As thus, Carver has all of the motifs and archetypes to make it sellable but not wholly enjoyable. Carver is a checklist of concepts that people regularly enjoy, and as a result, the graphic novel will deceptively make you think, “Hey, that’s a great idea! I like it!” as you read it, but when you sit and think, you will realize that idea came from another source, and that source is superior.

Hunt, overall, has good taste regarding his influences, and he does make some smart visual storytelling decisions, such as replacing scenes of carnage with sharp motion streaks and blurs with text conveying the sounds of the moment, but Carver just does not have its own standalone identity. As a result, the graphic novel falls into the noir-action-wannabe abyss that not only fails to capture the essence of film noir but also fails to give the genre a contemporary adaptation.
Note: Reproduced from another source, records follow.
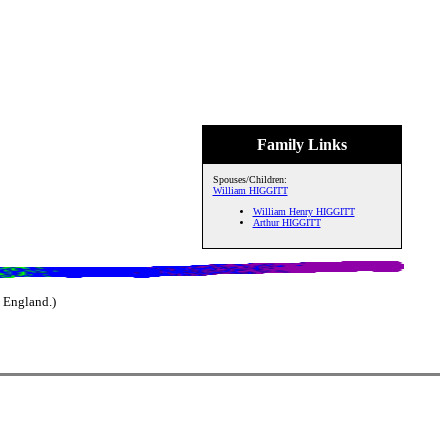
Family Links
Spouses/Children:
William HIGGITT
William Henry HIGGITT
Arthur HIGGITT
 England.)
Film noirs have an exceptional ability to capture the ugliness and despair under the brightness of prosperous times. Though the genre has a visual style and tropes that evoke sensations of warm familiarity, I hope that authors aiming to jump onto the film noir bandwagon will keep this original role of noir in mind. Otherwise, film noir will be used only as a style and not as a delivery system of substance, which is an even scarier symptom of current society than Robert Mitchum is in Night of the Hunter.